### Text passage
====

KBJ, your speech is violence. Check your privilege!

JackinSilverSpring | June 29, 2025 at 4:29 pm

IMHO the best line from Justice Jackson that shows how unqualified she is for her position is when she essentially said: We don’t need legalese. Well, if judges don’t do legalese, why are they necessary? Without legalese, we’re uncharted waters because know one will ever know what’s legal and what’s not. As they say in the vernacular: dumbkopf.

    henrybowman in reply to JackinSilverSpring. | June 29, 2025 at 4:36 pm

    It’s the same legalese she’d happily screw you with if you were up before her.

    paracelsus in reply to JackinSilverSpring. | June 29, 2025 at 4:50 pm

    legalese = blackspeak/mushmouf

    DaveGinOly in reply to JackinSilverSpring. | June 29, 2025 at 5:18 pm

    “Legalese,” when properly employed, is meant to lend precision to an argument, or in the case of a judge or justice, to an opinion.
    Complaining about “legalese” reminds me of people who claim a point of law is a “technicality.” Well, yes, it is. Law is an assemblage of technicalities. As per your rhetorical question, judges (and attorneys) are necessary because the law is technical! All technical specialties employ jargon that is specific to the subject matter. It’s what allows the specialty’s experts to discuss their subject matter with precision and specificity.

      paracelsus in reply to DaveGinOly. | June 29, 2025 at 7:07 pm

      I agree (though I’m a dentist, not a lawyer), but she employed it as a not-so-subtle substitute word for “bullscat,” deriding the basis for English Common Law [from Latin dērīdēre, the present active infinitive of dērīdeō (“to laugh at, make fun of, mock, deride”)]

    RandomCrank in reply to JackinSilverSpring. | June 29, 2025 at 6:10 pm

    If she’s against legalese, what the hell is she doing on the Supreme Court, which is all about legalese?

I’ve taken to calling them Dramacrats. It fits.

====

### Available data
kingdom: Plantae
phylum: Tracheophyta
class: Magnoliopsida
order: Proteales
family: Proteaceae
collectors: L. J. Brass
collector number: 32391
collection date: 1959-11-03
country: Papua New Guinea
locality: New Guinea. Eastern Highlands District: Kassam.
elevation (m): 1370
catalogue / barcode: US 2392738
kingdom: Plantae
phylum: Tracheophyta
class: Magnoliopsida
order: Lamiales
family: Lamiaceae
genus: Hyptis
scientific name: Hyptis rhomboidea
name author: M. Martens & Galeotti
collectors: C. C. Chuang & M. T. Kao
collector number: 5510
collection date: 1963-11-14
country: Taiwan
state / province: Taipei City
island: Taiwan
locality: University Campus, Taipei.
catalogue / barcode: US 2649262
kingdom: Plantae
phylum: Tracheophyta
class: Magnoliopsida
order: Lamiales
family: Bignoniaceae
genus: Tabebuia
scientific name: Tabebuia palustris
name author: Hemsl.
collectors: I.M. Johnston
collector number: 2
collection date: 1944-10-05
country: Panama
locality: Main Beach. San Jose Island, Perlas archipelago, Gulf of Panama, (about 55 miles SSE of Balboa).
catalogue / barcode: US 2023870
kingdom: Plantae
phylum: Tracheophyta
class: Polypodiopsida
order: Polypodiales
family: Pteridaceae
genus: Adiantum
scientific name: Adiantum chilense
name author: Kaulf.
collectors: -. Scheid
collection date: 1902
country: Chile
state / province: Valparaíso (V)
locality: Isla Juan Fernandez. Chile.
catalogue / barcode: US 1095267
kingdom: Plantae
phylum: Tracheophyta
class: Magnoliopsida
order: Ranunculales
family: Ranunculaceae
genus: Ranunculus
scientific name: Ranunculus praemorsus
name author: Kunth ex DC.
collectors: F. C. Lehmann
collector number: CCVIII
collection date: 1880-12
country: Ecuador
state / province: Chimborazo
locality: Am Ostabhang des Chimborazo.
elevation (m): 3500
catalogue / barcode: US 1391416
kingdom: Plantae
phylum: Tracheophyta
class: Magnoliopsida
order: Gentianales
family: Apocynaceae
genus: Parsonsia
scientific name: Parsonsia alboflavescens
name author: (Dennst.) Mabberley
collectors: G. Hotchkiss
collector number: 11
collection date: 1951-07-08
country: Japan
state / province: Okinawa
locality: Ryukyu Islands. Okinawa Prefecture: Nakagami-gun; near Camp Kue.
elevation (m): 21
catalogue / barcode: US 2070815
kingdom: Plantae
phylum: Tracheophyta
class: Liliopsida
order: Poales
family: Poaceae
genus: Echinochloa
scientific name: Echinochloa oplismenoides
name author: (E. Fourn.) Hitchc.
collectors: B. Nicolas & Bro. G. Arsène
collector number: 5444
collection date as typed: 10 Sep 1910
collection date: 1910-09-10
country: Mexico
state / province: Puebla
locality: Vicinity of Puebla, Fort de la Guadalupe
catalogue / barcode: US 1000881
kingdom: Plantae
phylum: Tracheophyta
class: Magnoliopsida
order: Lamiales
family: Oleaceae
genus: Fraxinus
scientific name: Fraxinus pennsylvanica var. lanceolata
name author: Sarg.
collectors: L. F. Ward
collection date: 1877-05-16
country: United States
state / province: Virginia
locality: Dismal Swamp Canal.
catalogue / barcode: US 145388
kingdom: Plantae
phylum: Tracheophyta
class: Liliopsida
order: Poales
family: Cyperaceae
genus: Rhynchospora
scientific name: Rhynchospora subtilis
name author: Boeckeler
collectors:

====

### Questions to answer
a – In the comment thread, what profession does the commenter paracelsus state?
b – Set down the part of the comment thread that opens with the words containing "IMHO the best" and closes with "to an opinion.".
c – List each distinct commenter username that appears in the comment thread.

### Task-by-task solutions
a – A dentist, not a lawyer.

b –
IMHO the best line from Justice Jackson that shows how unqualified she is for her position is when she essentially said: We don’t need legalese. Well, if judges don’t do legalese, why are they necessary? Without legalese, we’re uncharted waters because know one will ever know what’s legal and what’s not. As they say in the vernacular: dumbkopf.

    henrybowman in reply to JackinSilverSpring. | June 29, 2025 at 4:36 pm

    It’s the same legalese she’d happily screw you with if you were up before her.

    paracelsus in reply to JackinSilverSpring. | June 29, 2025 at 4:50 pm

    legalese = blackspeak/mushmouf

    DaveGinOly in reply to JackinSilverSpring. | June 29, 2025 at 5:18 pm

    “Legalese,” when properly employed, is meant to lend precision to an argument, or in the case of a judge or justice, to an opinion.

c – JackinSilverSpring, henrybowman, paracelsus, DaveGinOly, RandomCrank